> Task objective
The entries shown here must be retyped in full, with no pictures included.

Task data below:

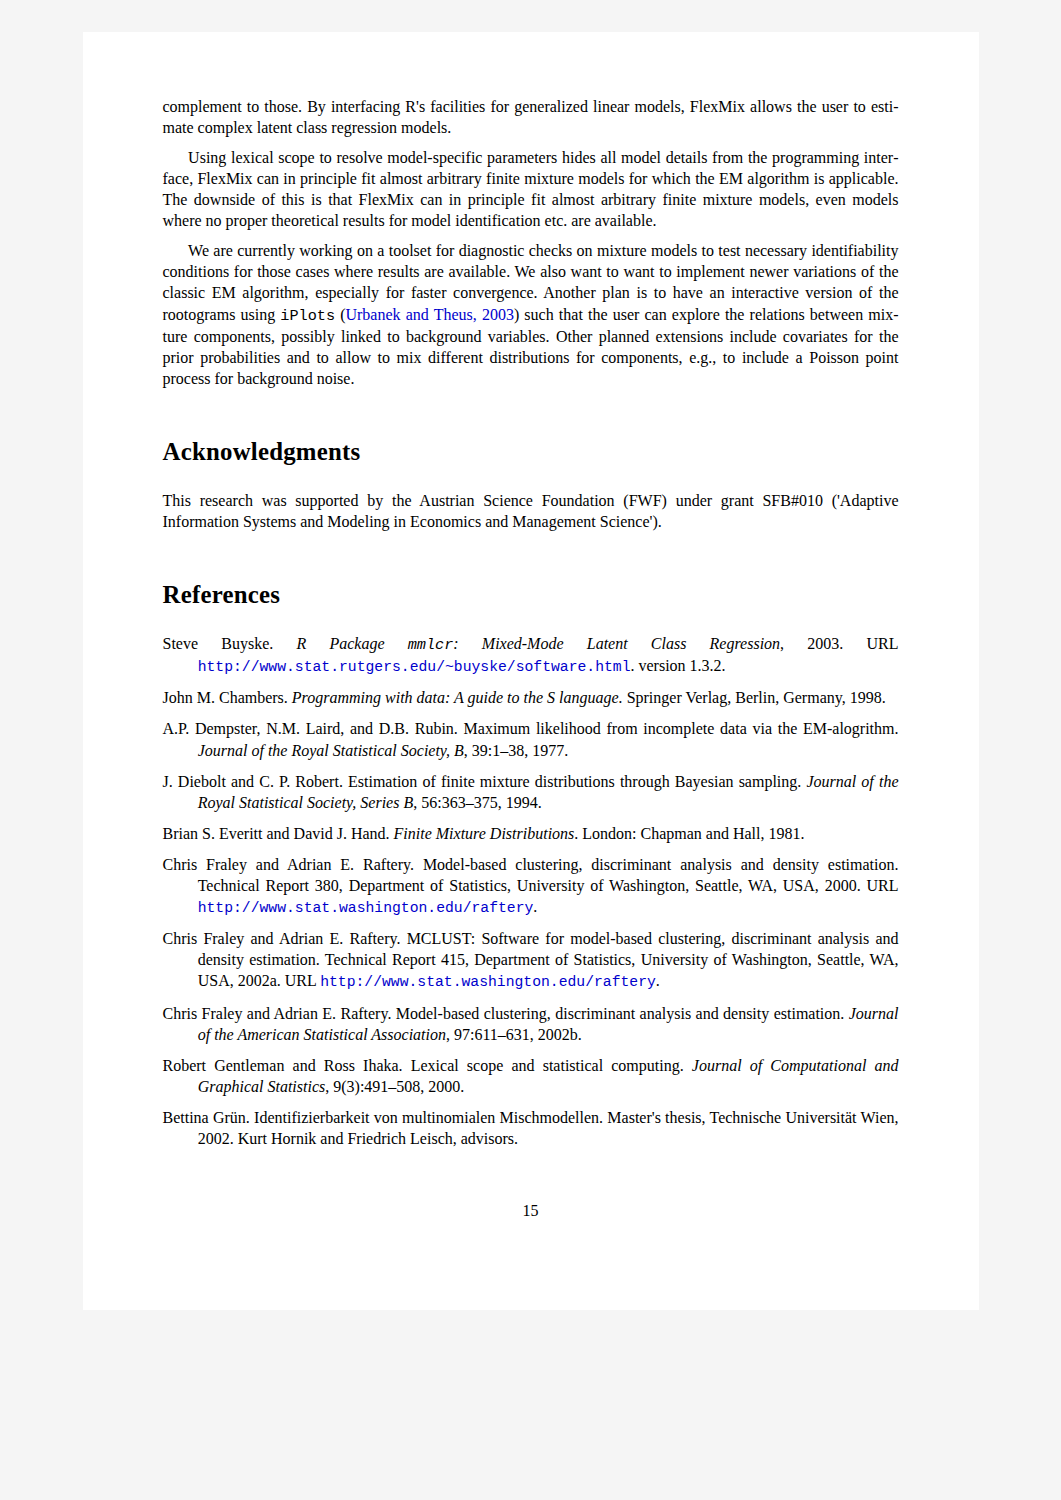complement to those. By interfacing R's facilities for generalized linear models, FlexMix allows the user to estimate complex latent class regression models.
Using lexical scope to resolve model-specific parameters hides all model details from the programming interface, FlexMix can in principle fit almost arbitrary finite mixture models for which the EM algorithm is applicable. The downside of this is that FlexMix can in principle fit almost arbitrary finite mixture models, even models where no proper theoretical results for model identification etc. are available.
We are currently working on a toolset for diagnostic checks on mixture models to test necessary identifiability conditions for those cases where results are available. We also want to want to implement newer variations of the classic EM algorithm, especially for faster convergence. Another plan is to have an interactive version of the rootograms using iPlots (Urbanek and Theus, 2003) such that the user can explore the relations between mixture components, possibly linked to background variables. Other planned extensions include covariates for the prior probabilities and to allow to mix different distributions for components, e.g., to include a Poisson point process for background noise.
Acknowledgments
This research was supported by the Austrian Science Foundation (FWF) under grant SFB#010 ('Adaptive Information Systems and Modeling in Economics and Management Science').
References
Steve Buyske. R Package mmlcr: Mixed-Mode Latent Class Regression, 2003. URL http://www.stat.rutgers.edu/~buyske/software.html. version 1.3.2.
John M. Chambers. Programming with data: A guide to the S language. Springer Verlag, Berlin, Germany, 1998.
A.P. Dempster, N.M. Laird, and D.B. Rubin. Maximum likelihood from incomplete data via the EM-alogrithm. Journal of the Royal Statistical Society, B, 39:1–38, 1977.
J. Diebolt and C. P. Robert. Estimation of finite mixture distributions through Bayesian sampling. Journal of the Royal Statistical Society, Series B, 56:363–375, 1994.
Brian S. Everitt and David J. Hand. Finite Mixture Distributions. London: Chapman and Hall, 1981.
Chris Fraley and Adrian E. Raftery. Model-based clustering, discriminant analysis and density estimation. Technical Report 380, Department of Statistics, University of Washington, Seattle, WA, USA, 2000. URL http://www.stat.washington.edu/raftery.
Chris Fraley and Adrian E. Raftery. MCLUST: Software for model-based clustering, discriminant analysis and density estimation. Technical Report 415, Department of Statistics, University of Washington, Seattle, WA, USA, 2002a. URL http://www.stat.washington.edu/raftery.
Chris Fraley and Adrian E. Raftery. Model-based clustering, discriminant analysis and density estimation. Journal of the American Statistical Association, 97:611–631, 2002b.
Robert Gentleman and Ross Ihaka. Lexical scope and statistical computing. Journal of Computational and Graphical Statistics, 9(3):491–508, 2000.
Bettina Grün. Identifizierbarkeit von multinomialen Mischmodellen. Master's thesis, Technische Universität Wien, 2002. Kurt Hornik and Friedrich Leisch, advisors.
15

End of Task data.

> Exercise result
complement to those. By interfacing R's facilities for generalized linear models, FlexMix allows the user to estimate complex latent class regression models.
Using lexical scope to resolve model-specific parameters hides all model details from the programming interface, FlexMix can in principle fit almost arbitrary finite mixture models for which the EM algorithm is applicable. The downside of this is that FlexMix can in principle fit almost arbitrary finite mixture models, even models where no proper theoretical results for model identification etc. are available.
We are currently working on a toolset for diagnostic checks on mixture models to test necessary identifiability conditions for those cases where results are available. We also want to want to implement newer variations of the classic EM algorithm, especially for faster convergence. Another plan is to have an interactive version of the rootograms using iPlots (Urbanek and Theus, 2003) such that the user can explore the relations between mixture components, possibly linked to background variables. Other planned extensions include covariates for the prior probabilities and to allow to mix different distributions for components, e.g., to include a Poisson point process for background noise.
Acknowledgments
This research was supported by the Austrian Science Foundation (FWF) under grant SFB#010 ('Adaptive Information Systems and Modeling in Economics and Management Science').
References
Steve Buyske. R Package mmlcr: Mixed-Mode Latent Class Regression, 2003. URL http://www.stat.rutgers.edu/~buyske/software.html. version 1.3.2.
John M. Chambers. Programming with data: A guide to the S language. Springer Verlag, Berlin, Germany, 1998.
A.P. Dempster, N.M. Laird, and D.B. Rubin. Maximum likelihood from incomplete data via the EM-alogrithm. Journal of the Royal Statistical Society, B, 39:1–38, 1977.
J. Diebolt and C. P. Robert. Estimation of finite mixture distributions through Bayesian sampling. Journal of the Royal Statistical Society, Series B, 56:363–375, 1994.
Brian S. Everitt and David J. Hand. Finite Mixture Distributions. London: Chapman and Hall, 1981.
Chris Fraley and Adrian E. Raftery. Model-based clustering, discriminant analysis and density estimation. Technical Report 380, Department of Statistics, University of Washington, Seattle, WA, USA, 2000. URL http://www.stat.washington.edu/raftery.
Chris Fraley and Adrian E. Raftery. MCLUST: Software for model-based clustering, discriminant analysis and density estimation. Technical Report 415, Department of Statistics, University of Washington, Seattle, WA, USA, 2002a. URL http://www.stat.washington.edu/raftery.
Chris Fraley and Adrian E. Raftery. Model-based clustering, discriminant analysis and density estimation. Journal of the American Statistical Association, 97:611–631, 2002b.
Robert Gentleman and Ross Ihaka. Lexical scope and statistical computing. Journal of Computational and Graphical Statistics, 9(3):491–508, 2000.
Bettina Grün. Identifizierbarkeit von multinomialen Mischmodellen. Master's thesis, Technische Universität Wien, 2002. Kurt Hornik and Friedrich Leisch, advisors.
15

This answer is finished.